Most people learn about the importance of sharing at a young age.  It is a crucial behavior trait to learn for the good of individuals and society.  It is also critical to understand the role of sharing from a planetary perspective.  Human beings – nearly all 8 billion – share the Earth with other species.  An obvious statement but one that seems to get overlooked.

The world is facing innumerable crises and we need long-lasting, sustainable, rights-based and transformative change now, grounded in an understanding of a shared planet.  This World Population Day (July 11th) offers an opportunity to engage people on our many global challenges.

According to the United Nations Department of Economic and Social Affairs, “Even though the pace of global population growth will continue to decline in the coming decades, the world population is likely to be between 20 and 30 per cent larger in 2050 than in 2020.

The United Nations Population Fund noted the following important point:

While the populations of a growing number of countries are ageing and about 60 per cent of the world’s population live in countries with below-replacement fertility of 2.1 children per woman, other countries have huge youth populations and keep growing apace.  But focus should be on people, not population. Reducing people to numbers strips them of their humanity. Instead of making the numbers work for systems, make the systems work for the numbers by promoting the health and well-being of people. 

It is indeed a matter of acknowledging actual people over numbers and addressing the needs of humanity, along with the rights of all species to a thriving and sustainable planet.

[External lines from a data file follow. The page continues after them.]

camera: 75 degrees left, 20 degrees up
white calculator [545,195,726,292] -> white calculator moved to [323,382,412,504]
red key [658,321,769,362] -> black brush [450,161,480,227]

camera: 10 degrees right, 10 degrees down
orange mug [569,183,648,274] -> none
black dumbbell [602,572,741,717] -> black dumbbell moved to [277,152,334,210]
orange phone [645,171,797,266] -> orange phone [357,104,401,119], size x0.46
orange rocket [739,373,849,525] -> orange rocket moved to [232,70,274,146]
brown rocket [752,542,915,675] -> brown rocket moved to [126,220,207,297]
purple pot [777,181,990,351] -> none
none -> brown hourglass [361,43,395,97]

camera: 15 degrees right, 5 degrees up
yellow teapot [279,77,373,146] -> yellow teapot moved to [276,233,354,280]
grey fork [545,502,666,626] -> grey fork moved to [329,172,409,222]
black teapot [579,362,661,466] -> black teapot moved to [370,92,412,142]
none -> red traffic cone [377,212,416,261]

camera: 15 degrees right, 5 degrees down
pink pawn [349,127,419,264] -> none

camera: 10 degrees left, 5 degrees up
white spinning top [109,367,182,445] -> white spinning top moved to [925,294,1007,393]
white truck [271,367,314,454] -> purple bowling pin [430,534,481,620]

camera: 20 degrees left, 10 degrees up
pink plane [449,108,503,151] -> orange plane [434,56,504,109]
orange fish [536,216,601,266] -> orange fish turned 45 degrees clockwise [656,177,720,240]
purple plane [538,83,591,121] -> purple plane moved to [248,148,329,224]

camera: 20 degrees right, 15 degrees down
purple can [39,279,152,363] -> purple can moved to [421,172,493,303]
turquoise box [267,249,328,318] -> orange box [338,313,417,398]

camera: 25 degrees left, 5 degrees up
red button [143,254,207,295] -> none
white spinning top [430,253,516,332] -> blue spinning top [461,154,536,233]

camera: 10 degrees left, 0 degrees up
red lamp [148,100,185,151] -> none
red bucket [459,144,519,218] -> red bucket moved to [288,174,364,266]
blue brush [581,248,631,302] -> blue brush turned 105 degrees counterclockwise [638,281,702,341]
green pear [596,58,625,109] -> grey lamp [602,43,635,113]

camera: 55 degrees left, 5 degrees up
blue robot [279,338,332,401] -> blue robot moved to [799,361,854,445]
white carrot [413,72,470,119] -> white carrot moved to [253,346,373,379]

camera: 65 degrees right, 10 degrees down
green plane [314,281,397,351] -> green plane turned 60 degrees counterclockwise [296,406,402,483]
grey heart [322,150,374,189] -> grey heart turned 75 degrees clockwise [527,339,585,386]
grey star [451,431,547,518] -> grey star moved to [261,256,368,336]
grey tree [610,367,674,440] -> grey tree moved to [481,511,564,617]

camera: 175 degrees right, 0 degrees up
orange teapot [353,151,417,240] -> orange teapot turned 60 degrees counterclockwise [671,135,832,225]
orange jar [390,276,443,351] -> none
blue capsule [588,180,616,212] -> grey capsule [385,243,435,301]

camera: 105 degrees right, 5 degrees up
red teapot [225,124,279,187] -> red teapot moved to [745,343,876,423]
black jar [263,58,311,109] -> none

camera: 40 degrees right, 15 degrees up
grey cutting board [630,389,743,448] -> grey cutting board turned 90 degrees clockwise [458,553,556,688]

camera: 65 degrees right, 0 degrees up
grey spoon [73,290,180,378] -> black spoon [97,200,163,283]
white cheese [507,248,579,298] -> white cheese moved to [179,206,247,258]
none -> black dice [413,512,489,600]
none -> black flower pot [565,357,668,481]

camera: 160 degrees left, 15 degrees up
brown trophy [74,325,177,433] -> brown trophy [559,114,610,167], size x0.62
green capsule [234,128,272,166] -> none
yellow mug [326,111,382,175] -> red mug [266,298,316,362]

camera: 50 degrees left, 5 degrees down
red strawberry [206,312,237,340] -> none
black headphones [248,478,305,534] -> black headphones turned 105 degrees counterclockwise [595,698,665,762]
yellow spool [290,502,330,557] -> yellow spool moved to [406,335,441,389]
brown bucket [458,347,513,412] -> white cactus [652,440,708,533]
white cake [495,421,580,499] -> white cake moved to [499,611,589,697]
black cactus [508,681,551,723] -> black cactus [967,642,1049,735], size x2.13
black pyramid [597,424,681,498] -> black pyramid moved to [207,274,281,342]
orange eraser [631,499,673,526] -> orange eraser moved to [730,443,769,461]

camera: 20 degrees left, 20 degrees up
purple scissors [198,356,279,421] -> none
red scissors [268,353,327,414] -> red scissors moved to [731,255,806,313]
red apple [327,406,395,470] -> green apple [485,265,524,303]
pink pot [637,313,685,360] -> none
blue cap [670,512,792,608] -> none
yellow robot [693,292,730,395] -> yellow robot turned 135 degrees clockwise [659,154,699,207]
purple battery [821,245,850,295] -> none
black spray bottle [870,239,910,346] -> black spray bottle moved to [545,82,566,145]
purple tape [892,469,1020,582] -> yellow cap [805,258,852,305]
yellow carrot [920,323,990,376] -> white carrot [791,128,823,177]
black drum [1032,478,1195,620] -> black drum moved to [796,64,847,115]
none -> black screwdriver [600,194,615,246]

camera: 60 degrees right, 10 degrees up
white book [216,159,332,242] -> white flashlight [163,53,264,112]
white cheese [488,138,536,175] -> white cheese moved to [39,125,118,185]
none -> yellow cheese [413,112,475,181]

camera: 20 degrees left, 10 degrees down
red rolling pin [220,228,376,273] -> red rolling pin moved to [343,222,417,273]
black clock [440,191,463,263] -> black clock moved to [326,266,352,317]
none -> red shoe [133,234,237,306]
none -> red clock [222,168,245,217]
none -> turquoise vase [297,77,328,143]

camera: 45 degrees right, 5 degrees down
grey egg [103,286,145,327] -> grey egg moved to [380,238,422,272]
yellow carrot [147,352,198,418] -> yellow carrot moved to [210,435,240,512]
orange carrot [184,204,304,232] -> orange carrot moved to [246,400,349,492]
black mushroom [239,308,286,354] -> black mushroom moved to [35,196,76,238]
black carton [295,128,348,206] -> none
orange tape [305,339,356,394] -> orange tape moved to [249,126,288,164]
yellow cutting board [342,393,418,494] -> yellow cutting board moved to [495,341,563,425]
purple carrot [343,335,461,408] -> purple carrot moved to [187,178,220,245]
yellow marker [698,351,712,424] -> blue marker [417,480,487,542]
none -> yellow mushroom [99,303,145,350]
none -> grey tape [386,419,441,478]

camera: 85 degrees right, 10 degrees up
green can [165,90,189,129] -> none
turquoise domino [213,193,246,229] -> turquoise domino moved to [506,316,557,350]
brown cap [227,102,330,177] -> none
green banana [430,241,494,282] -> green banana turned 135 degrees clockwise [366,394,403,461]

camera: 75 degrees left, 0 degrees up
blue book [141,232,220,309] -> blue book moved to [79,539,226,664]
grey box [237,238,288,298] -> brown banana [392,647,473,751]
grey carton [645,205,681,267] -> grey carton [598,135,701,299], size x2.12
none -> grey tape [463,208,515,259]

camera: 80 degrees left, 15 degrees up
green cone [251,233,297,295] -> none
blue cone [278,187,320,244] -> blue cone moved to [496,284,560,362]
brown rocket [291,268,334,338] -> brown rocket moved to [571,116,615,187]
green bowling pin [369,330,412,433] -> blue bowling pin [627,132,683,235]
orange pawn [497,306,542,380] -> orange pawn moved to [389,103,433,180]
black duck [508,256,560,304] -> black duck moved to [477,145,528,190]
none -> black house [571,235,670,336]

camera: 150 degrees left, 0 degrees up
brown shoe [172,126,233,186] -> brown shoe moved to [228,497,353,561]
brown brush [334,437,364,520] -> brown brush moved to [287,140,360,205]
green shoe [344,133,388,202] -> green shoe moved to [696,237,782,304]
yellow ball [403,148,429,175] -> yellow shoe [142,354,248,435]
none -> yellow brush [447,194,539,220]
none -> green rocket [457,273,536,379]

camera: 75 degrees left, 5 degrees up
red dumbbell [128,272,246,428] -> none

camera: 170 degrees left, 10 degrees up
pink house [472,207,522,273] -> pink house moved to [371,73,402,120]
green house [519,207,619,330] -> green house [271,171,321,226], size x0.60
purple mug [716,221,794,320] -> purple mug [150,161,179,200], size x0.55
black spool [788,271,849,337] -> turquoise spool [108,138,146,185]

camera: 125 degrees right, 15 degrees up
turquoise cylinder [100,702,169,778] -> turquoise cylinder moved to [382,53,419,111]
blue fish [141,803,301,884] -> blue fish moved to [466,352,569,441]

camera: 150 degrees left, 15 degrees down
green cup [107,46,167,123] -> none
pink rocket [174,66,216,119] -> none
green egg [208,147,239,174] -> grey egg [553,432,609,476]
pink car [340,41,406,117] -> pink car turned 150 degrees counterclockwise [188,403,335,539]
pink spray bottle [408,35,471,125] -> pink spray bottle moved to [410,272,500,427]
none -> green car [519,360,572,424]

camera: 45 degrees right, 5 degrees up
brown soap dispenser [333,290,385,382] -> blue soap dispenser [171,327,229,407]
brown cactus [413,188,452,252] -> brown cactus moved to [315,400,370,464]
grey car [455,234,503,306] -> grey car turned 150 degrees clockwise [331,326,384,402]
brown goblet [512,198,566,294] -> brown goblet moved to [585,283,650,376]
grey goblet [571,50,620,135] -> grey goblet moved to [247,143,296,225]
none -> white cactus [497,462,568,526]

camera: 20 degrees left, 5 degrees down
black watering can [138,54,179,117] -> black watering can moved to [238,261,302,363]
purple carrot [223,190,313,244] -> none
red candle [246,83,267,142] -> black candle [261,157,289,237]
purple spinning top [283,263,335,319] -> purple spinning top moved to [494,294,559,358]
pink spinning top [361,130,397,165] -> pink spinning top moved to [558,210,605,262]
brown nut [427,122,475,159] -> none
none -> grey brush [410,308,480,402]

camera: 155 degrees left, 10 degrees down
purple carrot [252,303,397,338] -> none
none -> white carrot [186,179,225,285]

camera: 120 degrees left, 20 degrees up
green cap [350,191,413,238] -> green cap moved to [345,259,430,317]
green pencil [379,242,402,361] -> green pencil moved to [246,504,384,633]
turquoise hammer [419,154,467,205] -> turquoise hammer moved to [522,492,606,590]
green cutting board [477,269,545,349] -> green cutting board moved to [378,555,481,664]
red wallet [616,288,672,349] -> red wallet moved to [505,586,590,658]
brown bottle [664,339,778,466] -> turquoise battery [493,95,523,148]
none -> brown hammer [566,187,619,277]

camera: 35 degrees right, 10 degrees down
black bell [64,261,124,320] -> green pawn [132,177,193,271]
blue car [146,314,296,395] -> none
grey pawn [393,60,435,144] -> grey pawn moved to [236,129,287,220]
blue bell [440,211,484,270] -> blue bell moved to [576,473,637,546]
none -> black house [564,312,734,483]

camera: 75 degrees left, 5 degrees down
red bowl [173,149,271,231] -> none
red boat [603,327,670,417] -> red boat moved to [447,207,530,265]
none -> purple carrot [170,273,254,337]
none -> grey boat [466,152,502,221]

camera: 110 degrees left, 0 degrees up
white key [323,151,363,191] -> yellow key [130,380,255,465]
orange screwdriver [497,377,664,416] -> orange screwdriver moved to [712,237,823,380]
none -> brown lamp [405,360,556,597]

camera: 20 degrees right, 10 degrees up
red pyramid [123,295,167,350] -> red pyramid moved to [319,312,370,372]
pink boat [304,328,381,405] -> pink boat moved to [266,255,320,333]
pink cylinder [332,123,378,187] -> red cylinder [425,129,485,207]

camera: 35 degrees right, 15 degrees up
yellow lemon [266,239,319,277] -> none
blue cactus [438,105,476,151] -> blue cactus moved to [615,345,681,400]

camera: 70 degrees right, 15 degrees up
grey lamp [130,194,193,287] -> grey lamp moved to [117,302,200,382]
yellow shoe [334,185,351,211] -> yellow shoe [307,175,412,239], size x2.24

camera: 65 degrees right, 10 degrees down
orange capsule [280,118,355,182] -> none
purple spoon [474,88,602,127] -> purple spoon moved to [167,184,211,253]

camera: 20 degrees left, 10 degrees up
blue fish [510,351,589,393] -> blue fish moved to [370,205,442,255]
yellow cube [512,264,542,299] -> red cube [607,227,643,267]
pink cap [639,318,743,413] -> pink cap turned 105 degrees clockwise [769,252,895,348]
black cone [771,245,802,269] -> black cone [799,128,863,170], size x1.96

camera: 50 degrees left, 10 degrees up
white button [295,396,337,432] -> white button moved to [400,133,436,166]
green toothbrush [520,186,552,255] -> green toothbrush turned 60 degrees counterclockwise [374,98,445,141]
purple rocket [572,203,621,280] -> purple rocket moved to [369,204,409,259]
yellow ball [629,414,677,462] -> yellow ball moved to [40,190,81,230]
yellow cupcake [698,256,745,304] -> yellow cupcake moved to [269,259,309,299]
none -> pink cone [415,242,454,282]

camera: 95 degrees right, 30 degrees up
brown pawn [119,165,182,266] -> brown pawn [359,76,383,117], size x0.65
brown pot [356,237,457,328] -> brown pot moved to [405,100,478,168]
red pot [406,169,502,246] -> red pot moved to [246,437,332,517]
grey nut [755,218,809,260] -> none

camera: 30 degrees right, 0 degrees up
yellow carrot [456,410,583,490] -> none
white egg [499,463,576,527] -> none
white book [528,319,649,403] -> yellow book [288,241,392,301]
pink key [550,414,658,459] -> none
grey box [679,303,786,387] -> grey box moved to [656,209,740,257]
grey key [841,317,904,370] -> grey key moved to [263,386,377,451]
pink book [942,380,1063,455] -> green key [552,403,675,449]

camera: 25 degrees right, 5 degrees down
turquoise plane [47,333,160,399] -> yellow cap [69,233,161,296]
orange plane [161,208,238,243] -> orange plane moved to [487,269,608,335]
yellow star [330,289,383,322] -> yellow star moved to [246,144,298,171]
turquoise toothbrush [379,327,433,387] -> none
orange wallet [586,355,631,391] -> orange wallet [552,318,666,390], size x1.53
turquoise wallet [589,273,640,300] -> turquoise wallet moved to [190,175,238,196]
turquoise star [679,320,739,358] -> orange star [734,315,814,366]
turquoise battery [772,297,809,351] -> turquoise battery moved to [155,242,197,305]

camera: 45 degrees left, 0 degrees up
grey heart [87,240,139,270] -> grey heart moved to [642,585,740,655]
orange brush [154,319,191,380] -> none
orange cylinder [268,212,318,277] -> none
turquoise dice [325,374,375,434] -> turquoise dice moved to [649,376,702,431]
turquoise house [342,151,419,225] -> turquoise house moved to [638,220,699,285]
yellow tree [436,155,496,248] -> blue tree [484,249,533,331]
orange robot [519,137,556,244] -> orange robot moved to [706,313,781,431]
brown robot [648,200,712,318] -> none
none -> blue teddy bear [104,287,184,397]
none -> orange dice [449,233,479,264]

A report this past May by the Stockholm Environment Institute (SEI) and the Council on Energy Environment and Water underscored the urgent message that the world is at a boiling point and must take action now for the sake of all living beings. “…humans are causing unprecedented change to the global environment and are risking tipping points with major and irreversible changes in our lifetimes,” wrote the authors, where our present situation is exacerbated by unsustainable production and consumption patterns and inequality.


world pop day


Due to human activities, the world is likely experiencing the Sixth Mass Extinction, losing species at a rapid rate, with 1,000,000 species threatened with extinction.  There is good reason reason why this geologic epoch is now being called the Anthropocene.

So people need Nature; however, Nature does not need humans.  The recently released IPBES Species Assessment report emphasized this point, noting that 50,000 wild species meet the needs of billions worldwide, relying on Nature for “food, energy, materials, medicine, recreation, inspiration and many other vital contributions to human well-being.”

It is crystal clear that a change in course is badly needed.  The global economic system is based on continued growth and exploitation of planetary resources and flora and fauna, as well as humans.  It is a broken system that benefits the few at the expense of the many.

The solutions are out there, waiting to be implemented across the board in most countries.  This includes investing in women’s rights, reproductive rights, girls’ education, rewilding, alternative economic systems based on human and planetary well-being, and supporting the rights of nature.

Failure to implement solutions now is only making it that much harder and creating more problems for current and future generations.

Suzanne York is Director of Transition Earth.